O enfrentamento das mudanças climáticas decorrentes do aumento das emissões de gases de efeito de estufa (GEE) resultantes das atividades humanas é o maior desafio do mundo para os próximos anos. Ele apenas aumentou com o atual conflito na Ucrânia, que mostrou quão arriscado é depender de combustíveis fósseis baratos sem levar em conta todas as implicações dessa escolha.
Criar estratégias para chegar a uma economia com emissões líquidas zero (ELZ) de CO2 e demais GEE é a maneira mais transparente e efetiva de avançar na agenda climática gerando empregos e evitando a inflação.
O Brasil pode aproveitar seus recursos e experiência para dar um novo impulso à sua economia e criar uma estratégia de desenvolvimento a partir da Agenda Climática e do objetivo de se tornar uma economia ELZ. O que pode acontecer aqui antes da maioria dos países porque nossa matriz energética é mais limpa e vai poder continuar assim.
O relatório “A Agenda Climática e o Novo Desenvolvimento Brasileiro” indica que o país pode crescer nos próximos anos de forma sustentável com a sinalizando de políticas alinhadas à agenda do clima. Esse blog esboça o que pode acontecer em vários setores da economia, que mobilizam de populações tradicionais da Amazônia a grandes investidores, setor financeiro e startups em todo o país.
A maior parte das emissões no Brasil se devem ao desmatamento e à pecuária. Acabar com o desmatamento cortará nossas emissões pela metade sem prejudicar o PIB, e nos dará voz para influenciar a questão climática. Ser um líder nessa arena é crucial para nossa soberania, porque um aumento da temperatura mundial de 2°C ou 3°C terá efeito devastador na Amazônia e no resto do Brasil, ao contrário do que ocorrerá nos países nórdicos.
O espaço para uma agropecuária de baixo carbono vai ficando evidente, com a possibilidade de se diminuir a pressão sobre terras virgens e talvez chegar a um boi zero carbono onde houver políticas e investimento adequados.
A vantagem do Brasil na corrida para o carbono zero já é percebida por investidores e será ainda mais valorizada com o destaque que a segurança energética ganhou. O potencial das nossas fontes solar e eólica excede em muito a demanda interna para os próximos 50 anos, permitindo eletrificar os transportes e até exportar energia limpa através talvez do hidrogênio. Podemos crescer consumindo menos petróleo e liberando mais da produção dessa commodity para a exportação.

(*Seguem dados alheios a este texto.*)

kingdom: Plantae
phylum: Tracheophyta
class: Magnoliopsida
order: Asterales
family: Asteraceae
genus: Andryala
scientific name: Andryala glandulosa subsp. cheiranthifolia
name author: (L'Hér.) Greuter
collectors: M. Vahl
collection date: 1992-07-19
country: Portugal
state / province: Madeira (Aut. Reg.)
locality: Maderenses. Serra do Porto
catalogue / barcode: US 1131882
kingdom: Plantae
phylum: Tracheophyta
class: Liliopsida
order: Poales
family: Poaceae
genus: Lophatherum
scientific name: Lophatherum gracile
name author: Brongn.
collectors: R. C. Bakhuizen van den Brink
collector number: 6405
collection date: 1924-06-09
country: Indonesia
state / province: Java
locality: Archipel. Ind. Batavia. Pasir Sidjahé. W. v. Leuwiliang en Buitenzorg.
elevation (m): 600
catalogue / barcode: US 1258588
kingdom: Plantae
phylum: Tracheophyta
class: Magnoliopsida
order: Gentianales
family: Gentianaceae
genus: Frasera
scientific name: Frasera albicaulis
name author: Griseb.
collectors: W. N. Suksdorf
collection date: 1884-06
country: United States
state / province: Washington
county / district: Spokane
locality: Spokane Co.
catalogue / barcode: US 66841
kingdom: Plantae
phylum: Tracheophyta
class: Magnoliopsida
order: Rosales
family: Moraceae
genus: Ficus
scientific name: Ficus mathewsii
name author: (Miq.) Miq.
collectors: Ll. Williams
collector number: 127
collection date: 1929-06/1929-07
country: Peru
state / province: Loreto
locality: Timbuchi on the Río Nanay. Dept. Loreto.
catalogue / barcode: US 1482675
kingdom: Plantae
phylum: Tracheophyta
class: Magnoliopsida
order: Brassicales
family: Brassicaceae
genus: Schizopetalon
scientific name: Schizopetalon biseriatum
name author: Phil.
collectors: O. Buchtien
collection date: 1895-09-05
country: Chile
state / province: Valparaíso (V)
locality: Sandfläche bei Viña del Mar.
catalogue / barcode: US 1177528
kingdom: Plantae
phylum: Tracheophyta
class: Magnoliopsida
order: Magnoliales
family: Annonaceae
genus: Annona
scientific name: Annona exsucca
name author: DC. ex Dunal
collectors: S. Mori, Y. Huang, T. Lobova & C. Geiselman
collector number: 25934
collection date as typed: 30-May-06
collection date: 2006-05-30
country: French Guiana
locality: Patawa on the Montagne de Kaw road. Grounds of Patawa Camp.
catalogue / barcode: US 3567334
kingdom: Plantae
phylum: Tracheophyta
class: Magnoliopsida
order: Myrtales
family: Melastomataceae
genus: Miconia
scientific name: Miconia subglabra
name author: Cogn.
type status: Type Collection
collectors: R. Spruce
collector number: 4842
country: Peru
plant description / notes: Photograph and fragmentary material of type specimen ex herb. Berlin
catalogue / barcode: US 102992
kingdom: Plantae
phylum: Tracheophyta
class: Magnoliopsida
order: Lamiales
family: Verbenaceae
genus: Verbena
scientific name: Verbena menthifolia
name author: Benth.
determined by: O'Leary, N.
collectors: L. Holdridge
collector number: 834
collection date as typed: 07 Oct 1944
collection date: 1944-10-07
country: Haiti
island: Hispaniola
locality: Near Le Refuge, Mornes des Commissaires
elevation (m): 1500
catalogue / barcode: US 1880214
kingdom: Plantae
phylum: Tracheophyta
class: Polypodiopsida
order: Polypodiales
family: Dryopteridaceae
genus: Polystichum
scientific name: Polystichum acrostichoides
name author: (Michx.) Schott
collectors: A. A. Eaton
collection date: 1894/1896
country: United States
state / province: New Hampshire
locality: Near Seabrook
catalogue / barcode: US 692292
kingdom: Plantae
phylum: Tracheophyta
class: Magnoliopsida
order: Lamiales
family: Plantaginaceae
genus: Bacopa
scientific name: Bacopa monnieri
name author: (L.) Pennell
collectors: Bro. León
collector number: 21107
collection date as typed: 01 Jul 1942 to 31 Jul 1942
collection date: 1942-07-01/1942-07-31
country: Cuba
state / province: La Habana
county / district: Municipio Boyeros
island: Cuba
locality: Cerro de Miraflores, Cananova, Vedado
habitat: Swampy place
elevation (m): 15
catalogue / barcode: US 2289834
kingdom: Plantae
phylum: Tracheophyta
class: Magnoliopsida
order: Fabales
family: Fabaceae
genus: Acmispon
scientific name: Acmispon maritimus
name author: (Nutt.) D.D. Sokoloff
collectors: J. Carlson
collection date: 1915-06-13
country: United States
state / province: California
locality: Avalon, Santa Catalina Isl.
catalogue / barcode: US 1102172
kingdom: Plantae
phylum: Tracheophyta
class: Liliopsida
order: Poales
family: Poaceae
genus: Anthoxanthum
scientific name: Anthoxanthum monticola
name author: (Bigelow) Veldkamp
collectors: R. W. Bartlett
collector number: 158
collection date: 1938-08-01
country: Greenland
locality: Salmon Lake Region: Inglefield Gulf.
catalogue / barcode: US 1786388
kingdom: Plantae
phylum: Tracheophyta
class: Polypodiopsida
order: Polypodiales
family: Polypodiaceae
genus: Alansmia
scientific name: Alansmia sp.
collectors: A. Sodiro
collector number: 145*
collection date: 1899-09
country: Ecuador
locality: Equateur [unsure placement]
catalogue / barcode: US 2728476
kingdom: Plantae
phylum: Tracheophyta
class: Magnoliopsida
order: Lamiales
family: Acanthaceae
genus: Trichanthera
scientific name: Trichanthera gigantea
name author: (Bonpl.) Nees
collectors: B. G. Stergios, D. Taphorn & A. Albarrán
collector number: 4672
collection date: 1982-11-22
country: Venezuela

A eletrificação dos veículos não precisa deslocar o etanol, porque os carros híbridos são duas vezes mais econômicos que os convencionais e rodam com baterias dez vezes menores do que puramente elétricos. Caminhões elétricos também poderão driblar os obstáculos de grandes baterias contando com a recarga dinâmica nas principais estradas. Mas essa transição nos transportes só será suave e sem perda de emprego se houver clareza nas políticas públicas, segurança de abastecimento e posicionamento inteligente do país no tabuleiro mundial da indústria automobilística.
Há oportunidades de investimentos e novos empregos em muitas outras áreas com potencial de redução do carbono, como o saneamento e a indústria, mesmo onde a descarbonização é difícil, como em siderurgia e cimento. Soluções baseadas na natureza e uma economia circular, com menos desperdício, podem dar respostas a esses desafios quando apoiadas na ciência. Florestas cultivadas, por exemplo, sequestram carbono e são a base de cadeias de produção e agregação de valor que permitem produzir aço zero carbono, diminuir o consumo de cimento e substituir os derivados de petróleo em inúmeros produtos, participando da economia circular com a crescente reciclagem do papel.
As soluções baseadas na natureza também criam empregos de alto valor agregado, em centros de pesquisa de Universidades, na Embrapa e nas inúmeras startups voltadas a aumentar a produtividade da agricultura, reduzir perdas em processos industriais e nos serviços, combater o desmatamento, etc..
Como o Brasil é uma economia de mercado, chegar a emissões líquidas zero será mais fácil com o sinal de preço que mercados de carbono aqui e a nível global podem dar. O setor financeiro já está respondendo à perspectiva de organização desses mercados e à inclusão de temas climáticos na regulação prudencial e de mercado. Assim, vão se juntando os elementos para haver um ciclo de crescimento baseado na agenda climática sem necessidade de grandes gastos públicos ou subsídios, se o governo também ajudar na coordenação das expectativas dos agentes econômicos e seguir políticas que façam essa transição beneficiar toda a população.